Life seems to me more of a maze than a line. There are long, unremarkable stretches of time, and then suddenly, you're in a corner - a pocket, if you will, of memory so vivid you can close your eyes and be there. Be ten again, at the fifth grade Christmas party, frosting cookies the frazzled PTO moms made (read: picked up at Target). Be three, at a little shop in Boston with erasers the shape of cakes. Twelve, doing the dishes to Bon Iver; two, "reading" The Cat in the Hat; sixteen, eating brussel sprouts in the choir room. I have pockets of memory I haven't experienced yet, and pockets that won't be filled.

This is how to know people: stand by for their stretches, be there to see their pockets. I enjoy observing people. This is how I act. Acting is interesting, because so many people do it for so many reasons - some for escapism, some to better understand the world around them. I act to learn about other people. I act to disappear into another lived experience. To better empathize with these lived experiences, I must observe them, but only in the portions an individual is willing to dish out. It is not beneficial to dig. People are, by nature, enigmatic, and I believe they should remain so to some extent. So I pick up the pieces I can.

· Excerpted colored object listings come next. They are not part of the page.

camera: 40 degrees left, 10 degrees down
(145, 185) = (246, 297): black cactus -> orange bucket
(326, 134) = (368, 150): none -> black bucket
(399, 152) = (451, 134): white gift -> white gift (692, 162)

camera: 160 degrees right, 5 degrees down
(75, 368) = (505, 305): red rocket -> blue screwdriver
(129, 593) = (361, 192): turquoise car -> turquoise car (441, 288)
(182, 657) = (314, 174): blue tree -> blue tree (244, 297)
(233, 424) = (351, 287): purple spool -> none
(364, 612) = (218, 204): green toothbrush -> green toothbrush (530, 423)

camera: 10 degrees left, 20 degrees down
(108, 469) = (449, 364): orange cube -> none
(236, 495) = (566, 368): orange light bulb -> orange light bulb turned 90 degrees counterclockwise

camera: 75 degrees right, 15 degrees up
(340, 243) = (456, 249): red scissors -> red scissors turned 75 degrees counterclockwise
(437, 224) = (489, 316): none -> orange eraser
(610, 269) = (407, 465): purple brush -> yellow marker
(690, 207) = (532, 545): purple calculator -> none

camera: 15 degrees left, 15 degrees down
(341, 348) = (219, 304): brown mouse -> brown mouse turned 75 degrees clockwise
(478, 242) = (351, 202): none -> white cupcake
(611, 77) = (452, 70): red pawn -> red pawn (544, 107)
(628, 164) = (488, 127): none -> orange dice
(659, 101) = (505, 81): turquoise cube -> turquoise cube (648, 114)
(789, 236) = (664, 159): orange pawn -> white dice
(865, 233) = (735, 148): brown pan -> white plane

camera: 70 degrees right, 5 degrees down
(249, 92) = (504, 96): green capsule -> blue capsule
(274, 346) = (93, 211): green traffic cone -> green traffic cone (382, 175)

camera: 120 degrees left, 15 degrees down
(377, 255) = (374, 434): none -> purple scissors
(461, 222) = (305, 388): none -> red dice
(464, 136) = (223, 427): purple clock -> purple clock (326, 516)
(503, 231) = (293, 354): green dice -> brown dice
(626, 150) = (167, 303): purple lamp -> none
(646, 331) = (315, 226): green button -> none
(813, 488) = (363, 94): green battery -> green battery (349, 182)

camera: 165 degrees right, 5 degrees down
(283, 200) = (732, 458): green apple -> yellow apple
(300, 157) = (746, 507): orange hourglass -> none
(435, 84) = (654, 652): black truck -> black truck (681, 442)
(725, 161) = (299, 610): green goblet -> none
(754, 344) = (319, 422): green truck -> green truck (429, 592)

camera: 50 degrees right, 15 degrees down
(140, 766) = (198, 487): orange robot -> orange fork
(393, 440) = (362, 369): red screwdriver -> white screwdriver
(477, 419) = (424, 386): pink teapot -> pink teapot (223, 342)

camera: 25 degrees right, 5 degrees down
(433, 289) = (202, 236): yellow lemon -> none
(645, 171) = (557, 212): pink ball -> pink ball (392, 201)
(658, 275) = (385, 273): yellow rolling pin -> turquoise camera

I collect them at the airport, from the hijabi mother and her three children, their Thomas the Train backpacks ants bobbing in a crowd; from the people I think I know, but have only just begun to see; from pencil shavings and ink stains and tattoos and scars. I lap them up at every opportunity.

The pocket of memory we are living now should be interesting, because we will all have a similar outline of quarantine and masks and hand sanitizer and toilet paper. Seven billion similar boxes with different contents. My box-pocket has been relatively tame, for which I am incredibly grateful. Others are filled with hurt. Emotional, cultural, and economic trauma. Loss. When I read Chadwick Boseman had passed, I thought it was a sick joke; this goes to say that my own relatively tame box has suffered its own wave of desensitization.

During the black plague, Europeans began to denounce the church, Catholic, Protestant, or otherwise. A kind deity would not do this. A benevolent creator would hear their prayers, rescue them, take pity. I'm curious how faith is holding up now. Is it suffering or strengthening? Sometimes, I think it must be nice to subscribe to a religion; there would be a sort of safety there. A sort of security.

2020 is the year of coping mechanisms, and we all have our own. I think that's sort of beautiful. That we are going on, despite pandemics and fires and hurricanes and pollution and murders and social unrest and devastation. Going on, in itself, is a hopeful way of being. I have hope, if not faith, for tomorrow. That the sun will rise. That the people will rise. I have hope for love and for light. I think all of our corners are tinged with hope at the moment, because we are here and we are doing and we are being. 

Today, I pick up pieces through the news stream and through album covers. I pick up pieces in text messages and phone calls, wax-sealed letters, masked laughter and masked tears. The latter just so happens to be the symbol for theatre. Emotions, masked. This is what acting is. This is what you will find, when unveiling a corner. Here is our collective lived experience, enigmatic and grey and strangely hopeful.

Personally, I think that is a remarkable thing.